One of the things I found disorienting was some of the 1990sishness of it. There was still an assumption that in the 2040s the important nations would be the Americans and the Russians. There’s literally one Asian person in the first 100 colonists, and she becomes a mystic orgy saint pretty quickly. Hm. Maybe that’s not such a typical ’90s thing. There’s definitely a bunch of otherization going on with the Sufis and Bedouin that feature in parts of the story, which does get in the way of some of my pure enjoyment (this is a problem that Ian McDonald’s Mars books don’t have, FYI).

The science in the book was intriguing. Robinson really delved into what it would take to make Mars habitable and how that changes the unspoiled nature of a lifeless rock.
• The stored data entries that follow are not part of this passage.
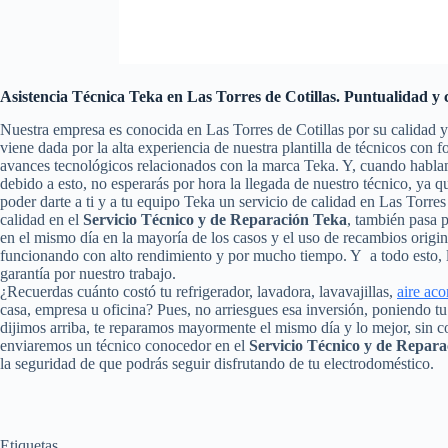
Asistencia Técnica Teka en Las Torres de Cotillas. Puntualidad y 
Nuestra empresa es conocida en Las Torres de Cotillas por su calidad 
viene dada por la alta experiencia de nuestra plantilla de técnicos con 
avances tecnológicos relacionados con la marca Teka. Y, cuando habla
debido a esto, no esperarás por hora la llegada de nuestro técnico, ya
poder darte a ti y a tu equipo Teka un servicio de calidad en Las Torr
calidad en el
Servicio Técnico y de Reparación Teka
, también pasa p
en el mismo día en la mayoría de los casos y el uso de recambios origi
funcionando con alto rendimiento y por mucho tiempo. Y a todo esto, 
garantía por nuestro trabajo.
¿Recuerdas cuánto costó tu refrigerador, lavadora, lavavajillas,
aire ac
casa, empresa u oficina? Pues, no arriesgues esa inversión, poniendo 
dijimos arriba, te reparamos mayormente el mismo día y lo mejor, sin c
enviaremos un técnico conocedor en el
Servicio Técnico y de Repara
la seguridad de que podrás seguir disfrutando de tu electrodoméstico.
Etiquetas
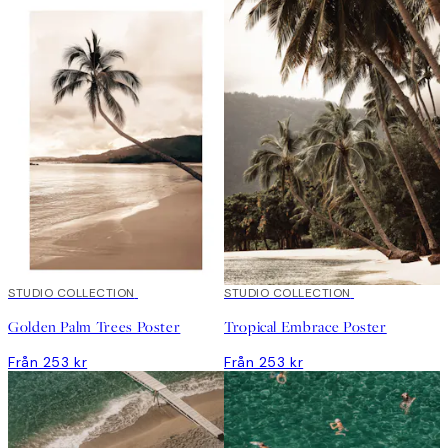
STUDIO COLLECTION
STUDIO COLLECTION
Golden Palm Trees Poster
Tropical Embrace Poster
Från 253 kr
Från 253 kr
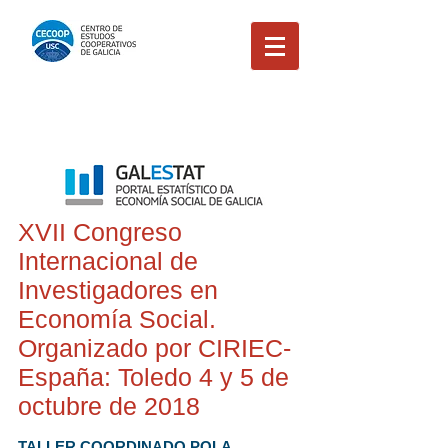
XVII Congreso
Internacional de
Investigadores en
Economía Social.
Organizado por CIRIEC-
España: Toledo 4 y 5 de
octubre de 2018
TALLER COORDINADO POLA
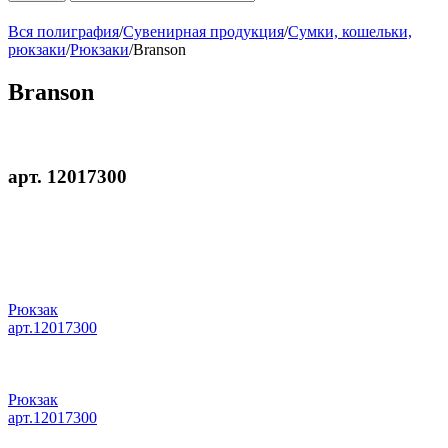
Вся полиграфия
/
Сувенирная продукция
/
Сумки, кошельки,
рюкзаки
/
Рюкзаки
/
Branson
Branson
арт. 12017300
Рюкзак
арт.12017300
Рюкзак
арт.12017300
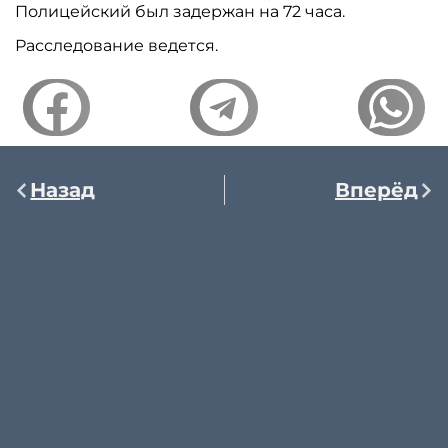
Полицейский был задержан на 72 часа.
Расследование ведется.
Назад
Вперёд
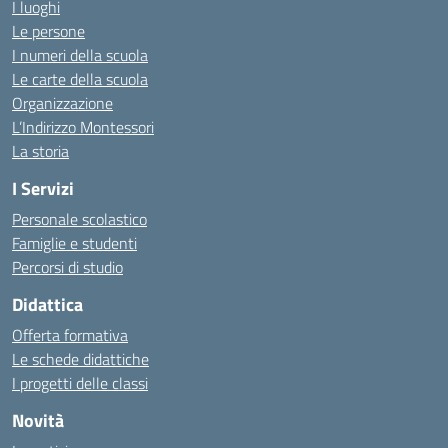
I luoghi
Le persone
I numeri della scuola
Le carte della scuola
Organizzazione
L’Indirizzo Montessori
La storia
I Servizi
Personale scolastico
Famiglie e studenti
Percorsi di studio
Didattica
Offerta formativa
Le schede didattiche
I progetti delle classi
Novità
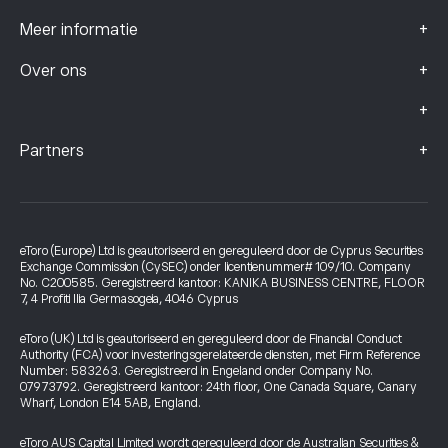
+
Meer informatie
+
Over ons
+
+
Partners
eToro (Europe) Ltd is geautoriseerd en gereguleerd door de Cyprus Securities
Exchange Commission (CySEC) onder licentienummer# 109/10. Company
No. C200585. Geregistreerd kantoor: KANIKA BUSINESS CENTRE, FLOOR
7, 4 Profiti Ilia Germasogeia, 4046 Cyprus
eToro (UK) Ltd is geautoriseerd en gereguleerd door de Financial Conduct
Authority (FCA) voor investeringsgerelateerde diensten, met Firm Reference
Number: 583263. Geregistreerd in Engeland onder Company No.
07973792. Geregistreerd kantoor: 24th floor, One Canada Square, Canary
Wharf, London E14 5AB, England.
eToro AUS Capital Limited wordt gereguleerd door de Australian Securities &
That geology (sorry, areology) has purpose beyond being fit for people and commercial interests.

Very good book, though I’ll wait a while to read the next ones. I like to make this kind of story last.

book review: planetes (vol. 2)

Book Two of Planetes by Makoto Yukimura was just as good as the first one. Hachimaki gets into the training program for the Jupiter mission and we see him train his replacement on the junk-clearing crew. We meet some of the scientists who will stop at nothing to get people out to Jupiter and some terrorists who want to stop them. It’s excellent science fiction, and I’m very glad there are a bunch more volumes to read.

book review: the god engines

The God Engines is a short SF book by John Scalzi. It’s set in a distant future where ships adhering to the Mighty Lord ply the stars fighting battles and the like – a very Warhammer 40k-ish bleak setting. What makes any given ship (and the story) go is the defeated god chained up in its lower decks. These gods (one per ship) are the defiled unworthy competitors to the One God who defeated them in ages long past, and the only thing letting people survive in the coldness of space and travel across the galaxy.

The story is about a captain with very good judgment and the mission he is called upon to perform. He has a stalwart first officer and a lousy priest on board. I won’t spoil the story but the book is a very interesting examination of the nature of faith in a SF context. It’s short, but does its job well.

I think having read this just before seeing Prometheus might have shifted my expectations for the movie a bit, through no fault of either Scalzi or Scott. I thought they would be dealing with similar questions but one treated them thoughtfully while the other posed like it did.